#transitive set

First off, I want to assert that the class of ordinal numbers (because there are too many ordinal numbers to fit into a set) is well-ordered by inclusion. I don't feel like proving this statement. Onwards we go.

Where we left off last time, we had defined the ordinal numbers, and noticed that an ordinal number is well-ordered by ∈. So it should be no surprise that every ordinal number is a transitive set, because orderings are transitive, and our ordering in question is precisely inclusion.

In fact, any transitive set well-ordered by ∈ is an ordinal number. Basically, we have to show that the ∈-image of our transitive set is the set itself. So let's call our transitive set α. We want to show that F defined on α is just the identity function. We'll do this proof by transfinite induction (similar flavour to strong induction).

So first notice that since our ordering mechanism is just inclusion, the segment of any t ∈ α is just t. See, segt = {x ∈ α | x ∈ t} = t. So for our inductive step, suppose F(s) = s. We show for any t with s < t, that F(t) = t.

F(t) = {F(s) | s ∈ t} = {s | s ∈ t} = t. Whoop de whoop. We've done it. So basically we can create ordinal numbers be just creating transitive sets that are well-ordered by inclusion. Since the class of ordinals are well-ordered by inclusion, it follows that any transitive set of ordinal numbers is itself an ordinal. Like I said, they breed each other!

Something that's useful to remember when doing proofs with ordinals is that F(t) is the range of F on the segment of t. Therefore, any element x of F(t) is F(s) for some s < t.

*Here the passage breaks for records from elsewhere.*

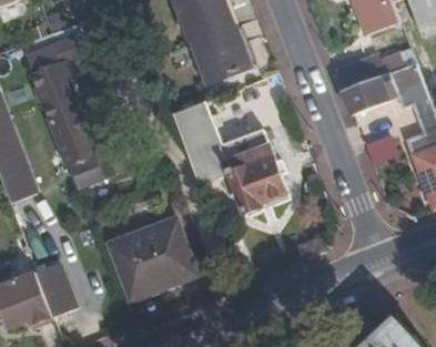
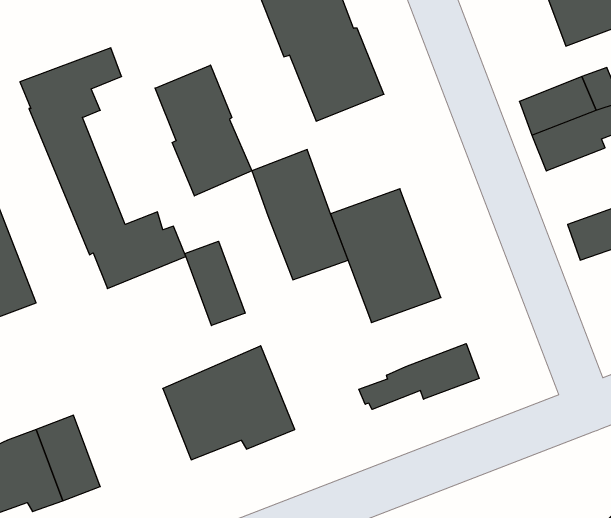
building: none -> [155,65,252,196]
building: none -> [185,241,245,326]
building: none -> [359,344,479,409]

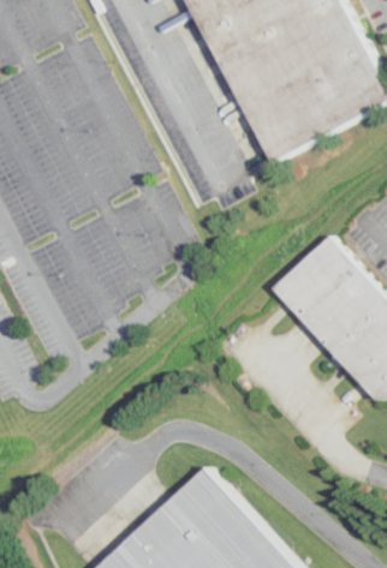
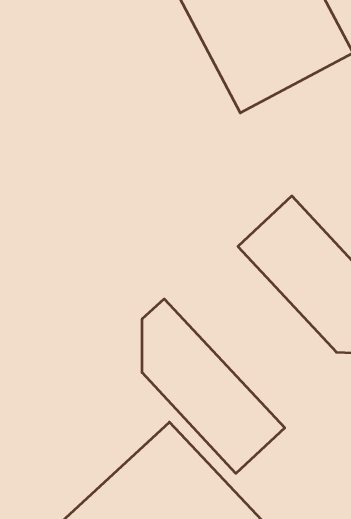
building: none -> [142,299,285,473]

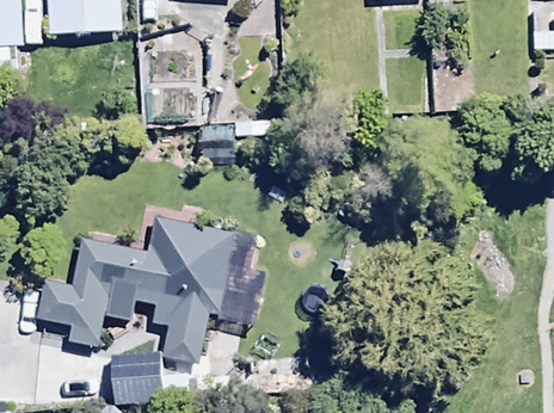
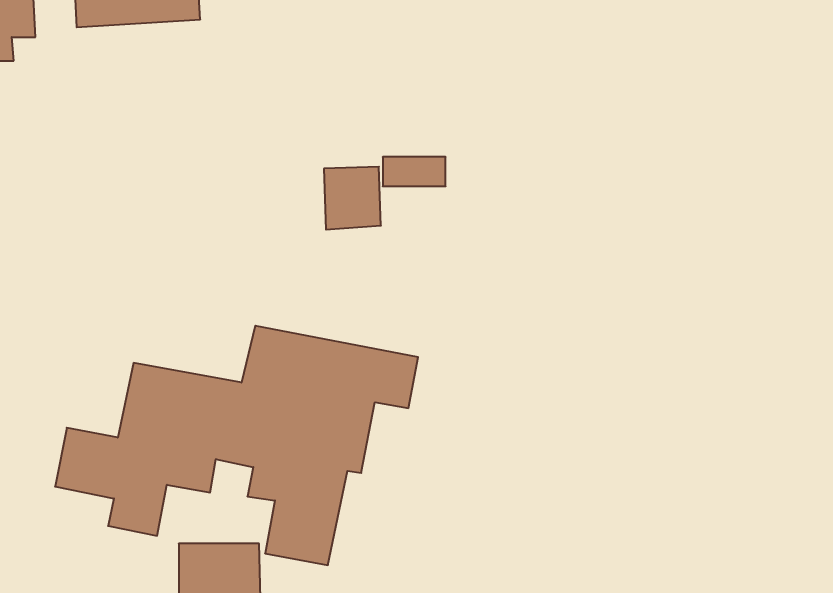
building: [141,32,192,117] -> none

We use this fact specifically to prove things like F(t) cannot be an element of F(t), or s < t iff F(s) is an element of F(t).

We have the concept of transitivity for relations: R is transitive if it's the case that given aRb and bRc, it's the case that aRc. Defining what it means for a set to be transitive kind of is in line with this idea, only we use ∈ for the relation.

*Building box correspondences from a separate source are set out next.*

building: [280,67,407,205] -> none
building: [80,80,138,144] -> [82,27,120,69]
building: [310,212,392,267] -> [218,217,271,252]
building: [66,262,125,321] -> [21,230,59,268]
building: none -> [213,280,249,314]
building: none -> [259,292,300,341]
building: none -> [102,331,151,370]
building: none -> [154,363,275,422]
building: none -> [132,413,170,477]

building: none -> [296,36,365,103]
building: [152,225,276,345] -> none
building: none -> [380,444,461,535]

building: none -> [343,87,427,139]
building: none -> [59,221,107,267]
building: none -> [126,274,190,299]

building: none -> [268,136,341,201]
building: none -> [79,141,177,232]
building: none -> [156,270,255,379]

Specifically, a set A is transitive if x ∈ a and a ∈ A implies that x ∈ A. Remember, a is an element of A, but a is also a set itself. For A to be transitive, all the elements of a must be in A: the elements of elements.

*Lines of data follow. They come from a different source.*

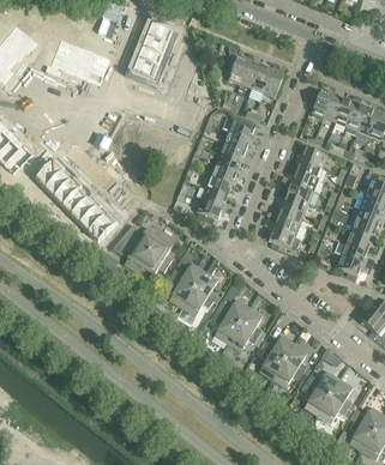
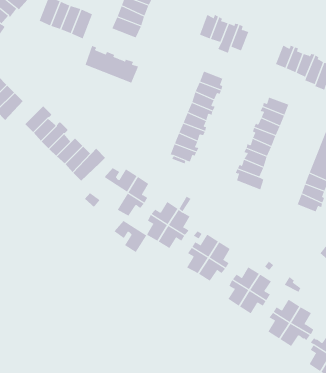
building: none -> [85,45,139,83]
building: [112,235,149,271] -> [113,220,147,253]

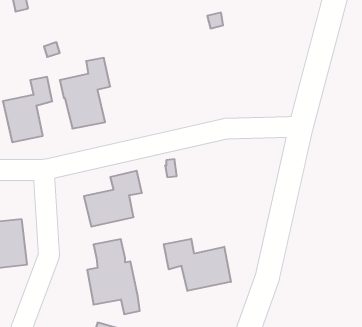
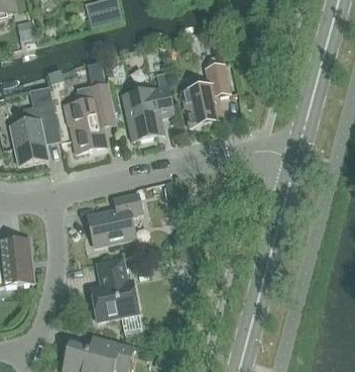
building: none -> [182,63,229,127]
building: none -> [123,86,172,138]
building: [164,239,231,291] -> none

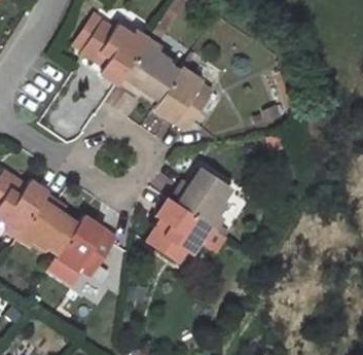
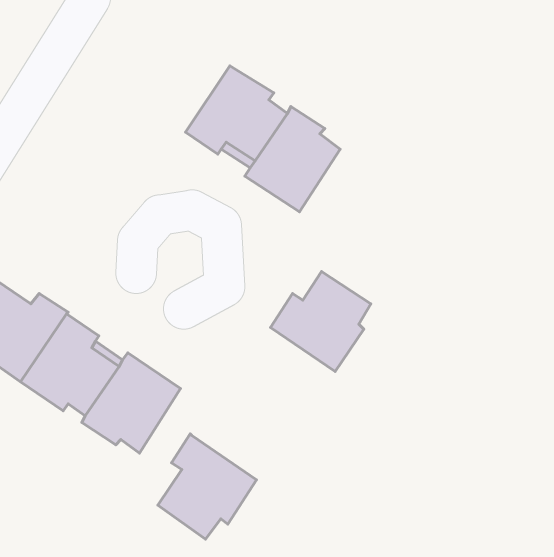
building: [81,21,145,83] -> none
building: [149,200,209,263] -> [158,434,257,539]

Confusing? Yeah, a little. There isn't too much to say about transitivity, but it's a handy little property to have. Some alternate formulations are: ∪A ⊆ A; and A ⊆ PA. Let's see why these conditions are equivalent to the original definition of transitivity.

Suppose A is transitive, We'll show ∪A ⊆ A. Let x ∈ ∪A. Then, there is a ∈ A with x ∈ a. By transitivity, a ∈ A. So ∪A ⊆ A.

Suppose ∪A ⊆ A. We'll show A ⊆ PA. Let a ∈ A. Then, for every x ∈ a, x ∈ A. Then, we have a ⊆ A. So a ∈ PA, and A ⊆ PA. In fact, that gives us another slightly different way of having transitivity: A is transitive if a ∈ A → a ⊆ A.

Suppose A ⊆ PA. We show A is transitive. Let x ∈ a and a ∈ A. Then, a ∈ PA so a ⊆ A. Then, x ∈ A, so A is transitive.

Cute, huh? I guess what's important is that every natural number is transitive. Extending further, ω, the set of natural numbers, is also transitive.